The diffusion process involves two phases.
Forward Diffusion Process
In this phase, random noise is progressively added to an image step by step until it becomes completely unrecognizable (forward diffusion process).
During this process, neural networks are trained to predict the noise from the original image.

Reverse Diffusion Process
The trained Neural networks predict and remove the noise added during the forward process.
Starting with a noisy image, the model removes noise step by step to reconstruct a clear image.
That’s why this process is called the reverse diffusion process.

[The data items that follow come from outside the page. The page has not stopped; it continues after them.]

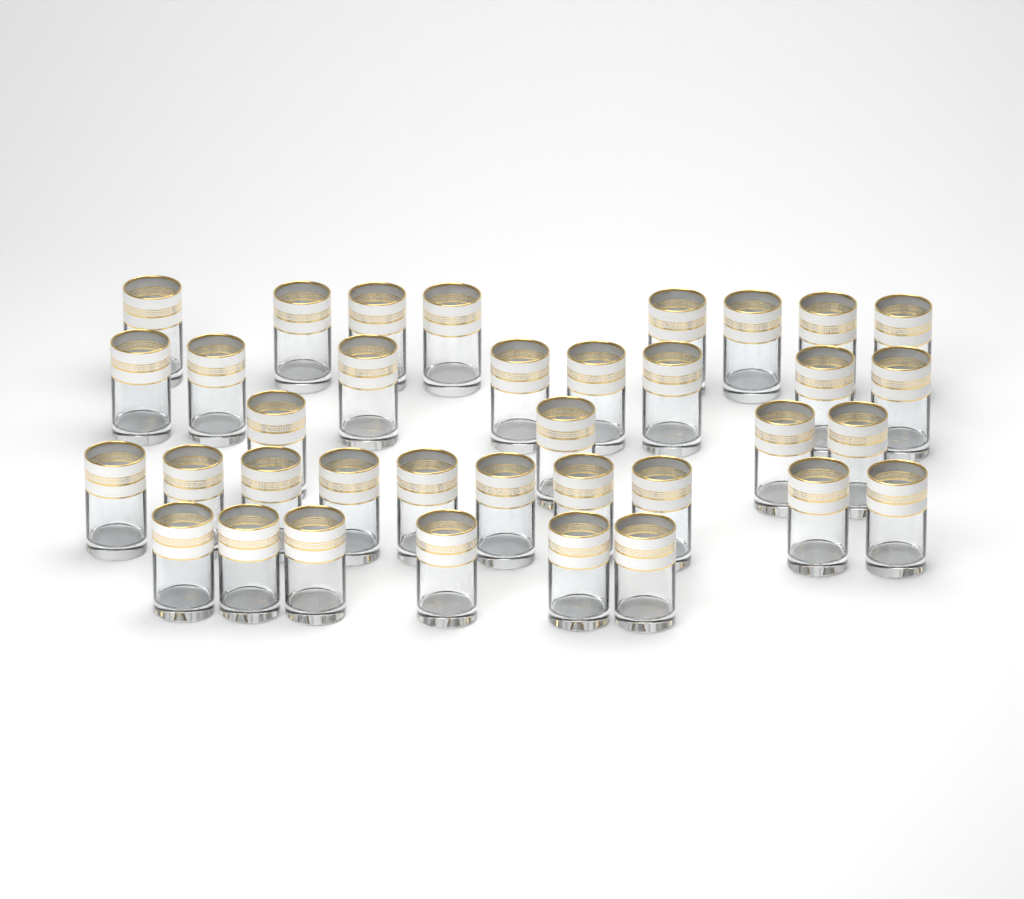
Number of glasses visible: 36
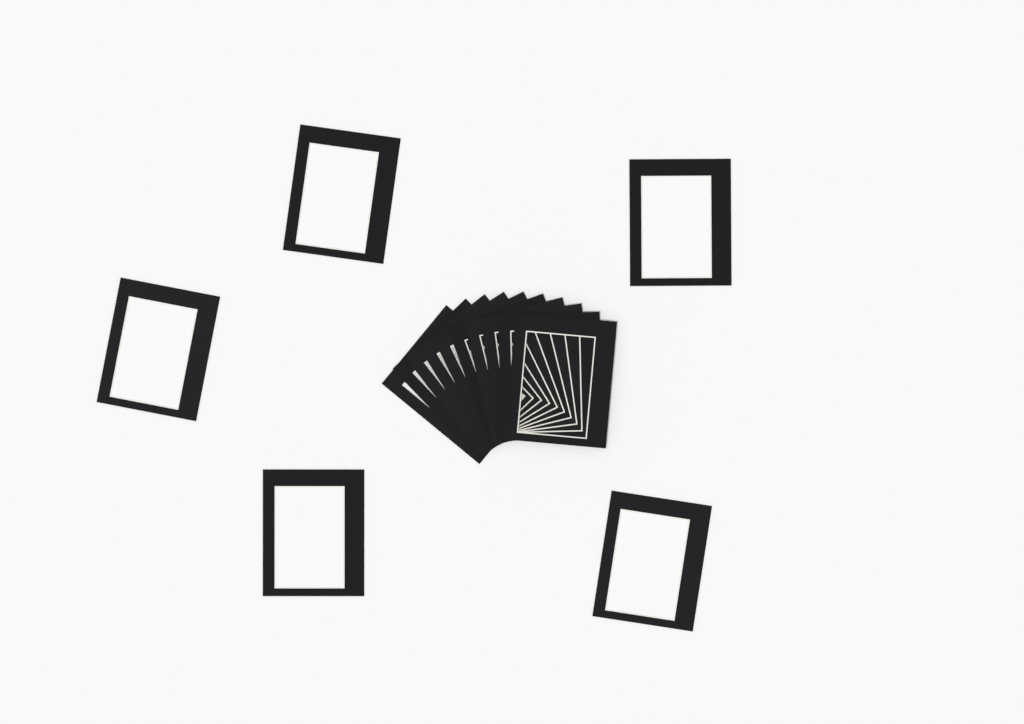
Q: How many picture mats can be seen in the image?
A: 15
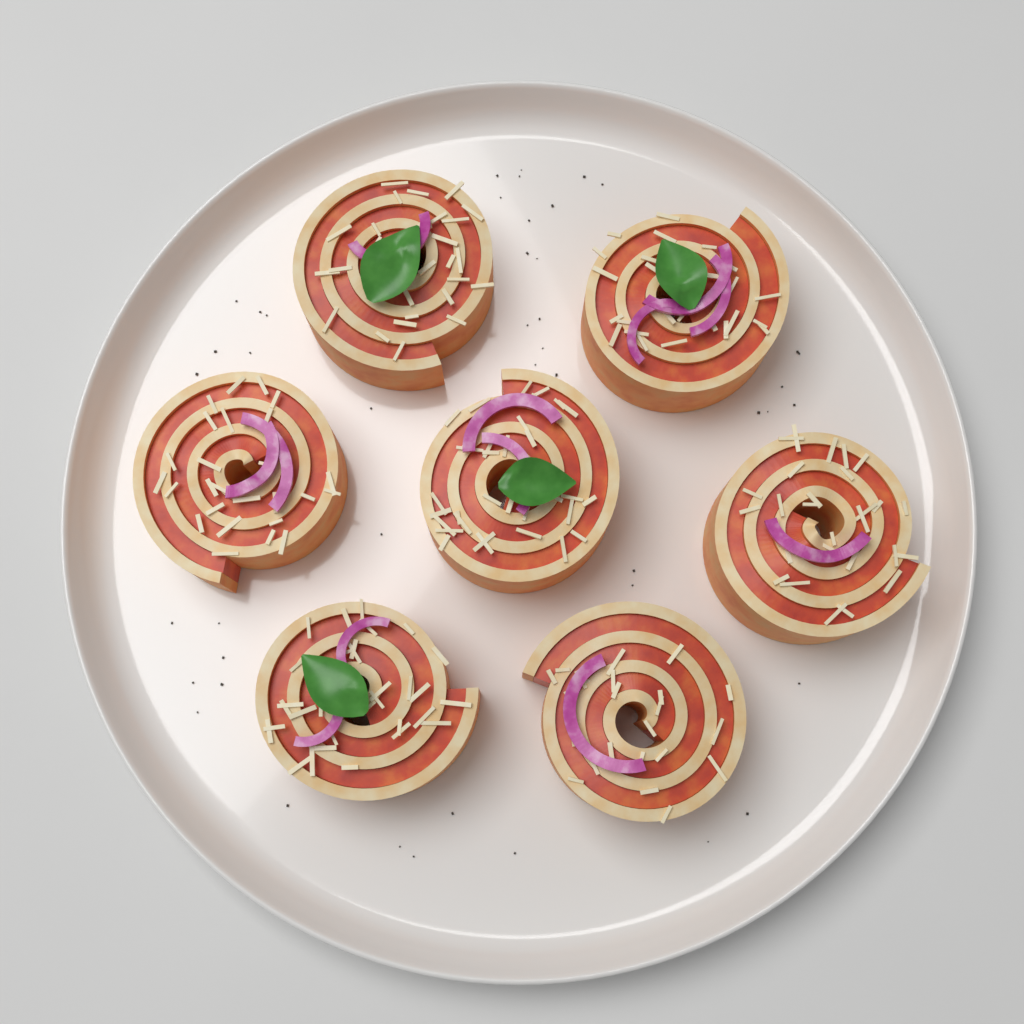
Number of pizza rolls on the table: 7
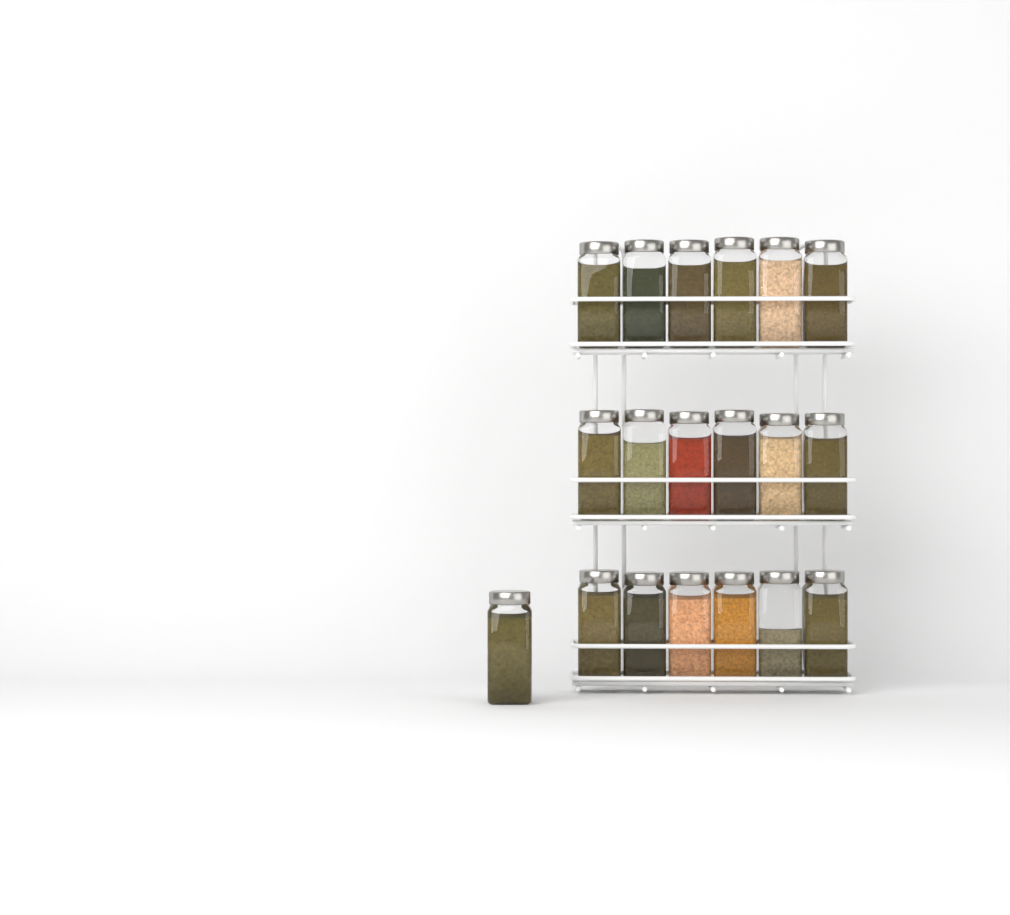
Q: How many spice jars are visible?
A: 19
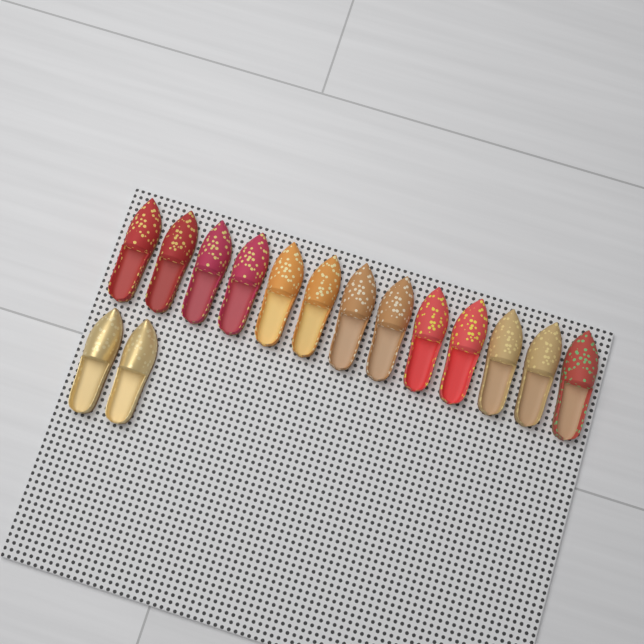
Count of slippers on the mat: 15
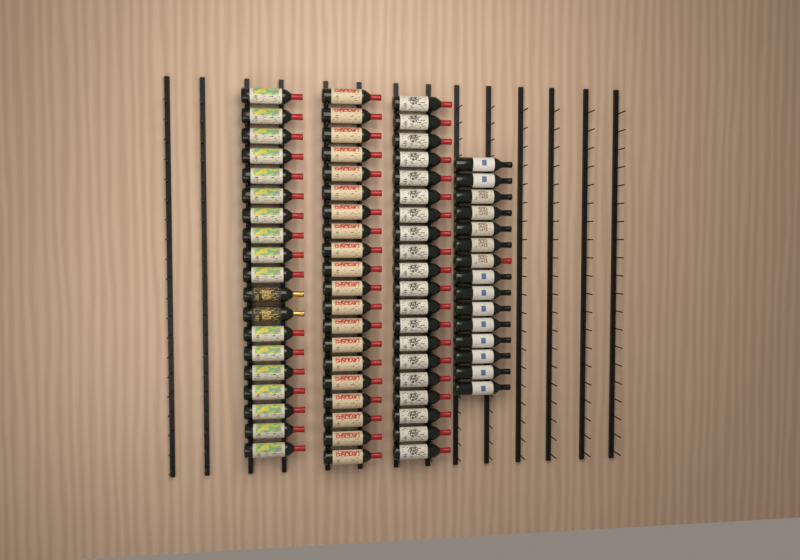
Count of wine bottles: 74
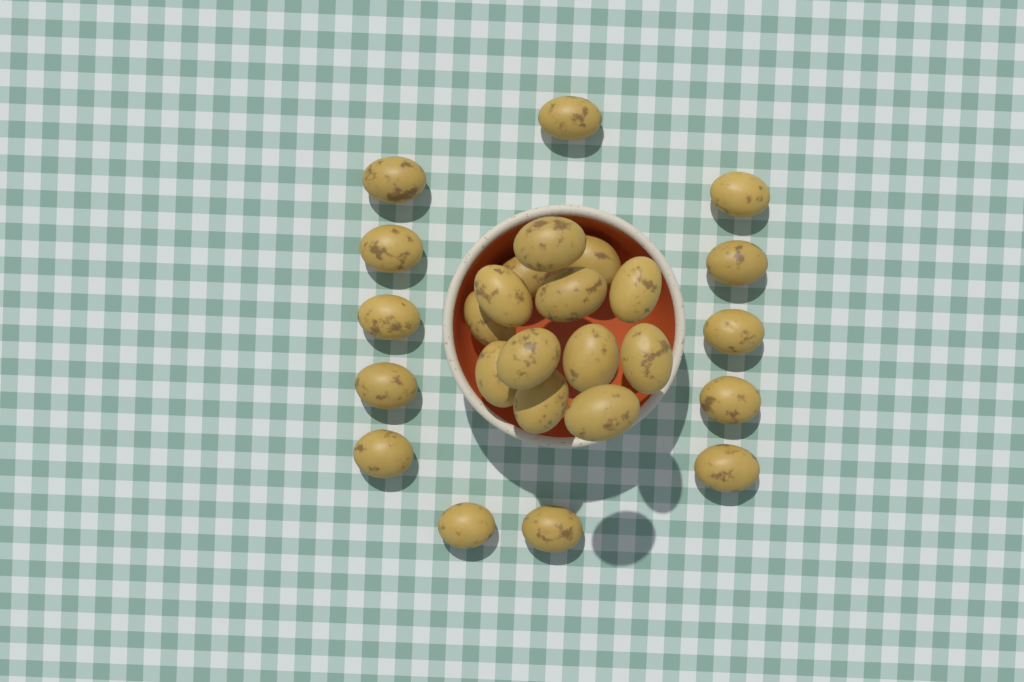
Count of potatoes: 26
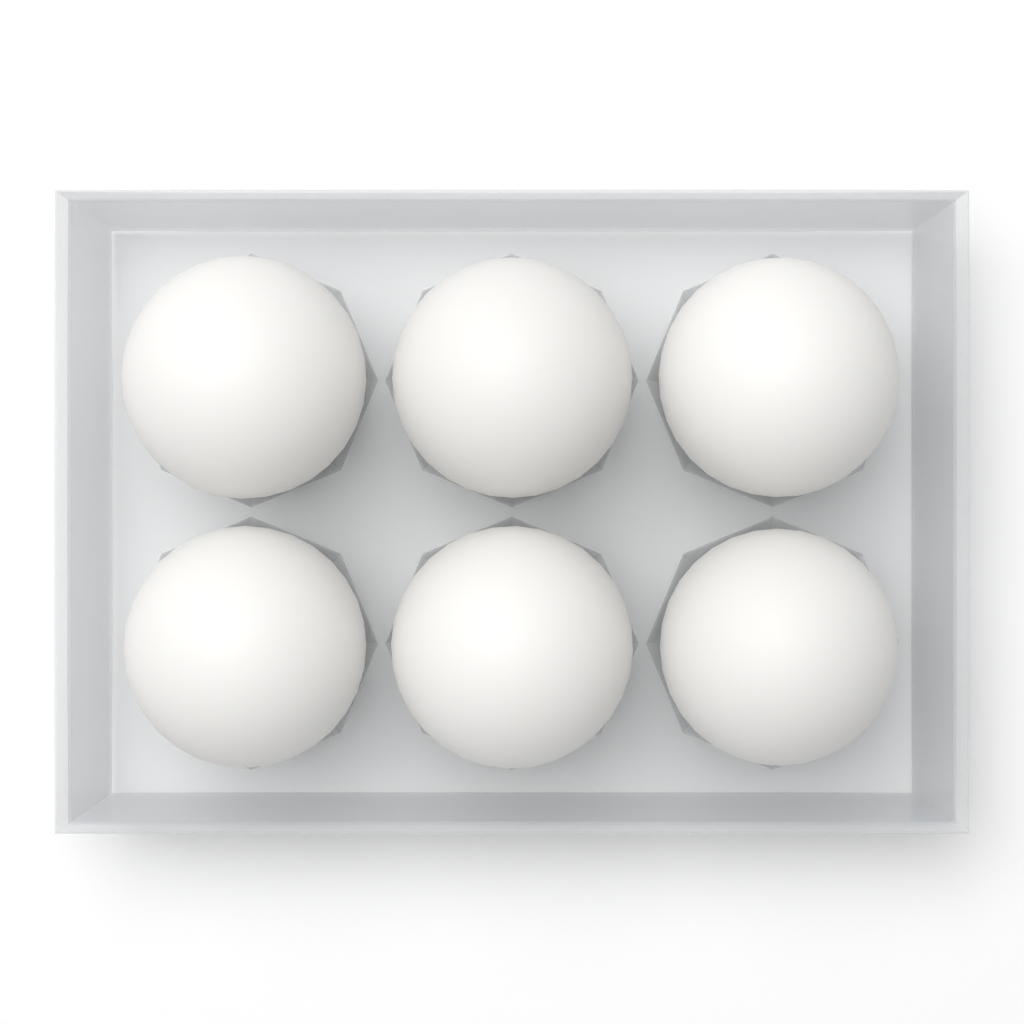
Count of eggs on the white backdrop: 6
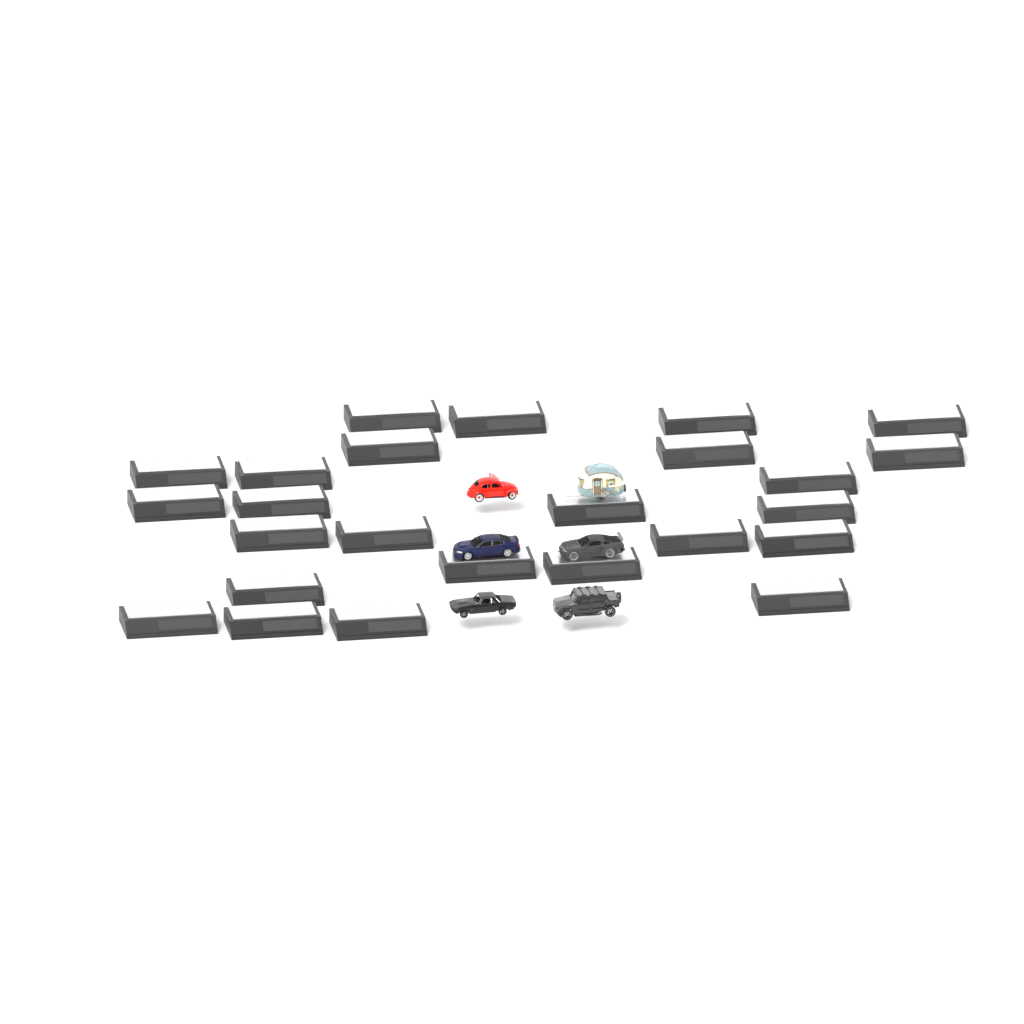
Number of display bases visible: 25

The model tries to recover the original image it was trained on by systematically subtracting the noise.
Latent Space and VAE
When working with images, each pixel is represented as a number, encoding information.
For example, a 1024x1024 color image results in a 1024x1024x3 matrix of numbers, or 3,145,728 pixels to process for just one image.
Training on millions of such large images would take months or years with current hardware.
To address this, LDMs operate in a compressed “latent space” (reduced images) rather than directly on the raw pixel data.
What is Latent Space?
Latent space is a simplified version of the image that retains its essential features while discarding irrelevant details, such as background noise.
For example, in an image of a cat, latent space focuses on the cat’s shape and form rather than every individual pixel.
Variational Autoencoder (VAE)
Latent space is generated using a variational autoencoder. VAE is a neural network with an encoder-decoder architecture.
- The encoder compresses the image into its latent representation.
- The decoder can reconstruct the image from this representation.

Why Use Latent Space?
Working in latent space significantly reduces the computational burden, making the process faster and more efficient.
This optimization allows models like Stable Diffusion to generate high-quality images in seconds.
Contrastive Language–Image Pretraining (CLIP)
CLIP is a Neural Network model that links images and text by learning what parts of images correspond to certain words.
CLIP understands what you mean when you describe an image (e.g., “picture of a cat”) and helps guide the LDM to create an image that matches that description.
It’s like a translator between your text input and the model.
How CLIP works
- Text Tokenization: The input text (e.g., “picture of a cat”) is tokenized and converted into a text vector.
- Guiding Image Generation: This vector acts as a guide, influencing the image generation model to create an image that aligns with the text.

ComfyUI
How Things Work Together
CLIP
You type a description, e.g., “picture of a cat”
CLIP processes this text and translates it into a representation that matches the intended image.
This acts as a “guide” for the LDM.LDM
Begins with random noise in the latent space (compressed form).
It iteratively refines this noise into a latent image by following two signals:
CLIP guidance: Ensures the image aligns with the text.
Model knowledge: Provides artistic and structural details.VAE
Once the LDM finishes creating the latent image, the VAE decodes it into a high-resolution image.

Final Analogy
CLIP is like a translator who tells the artist what you want.
LDM is the artist sketching and refining the idea in a draft format.
VAE is the printer that turns the draft into a detailed, polished artwork.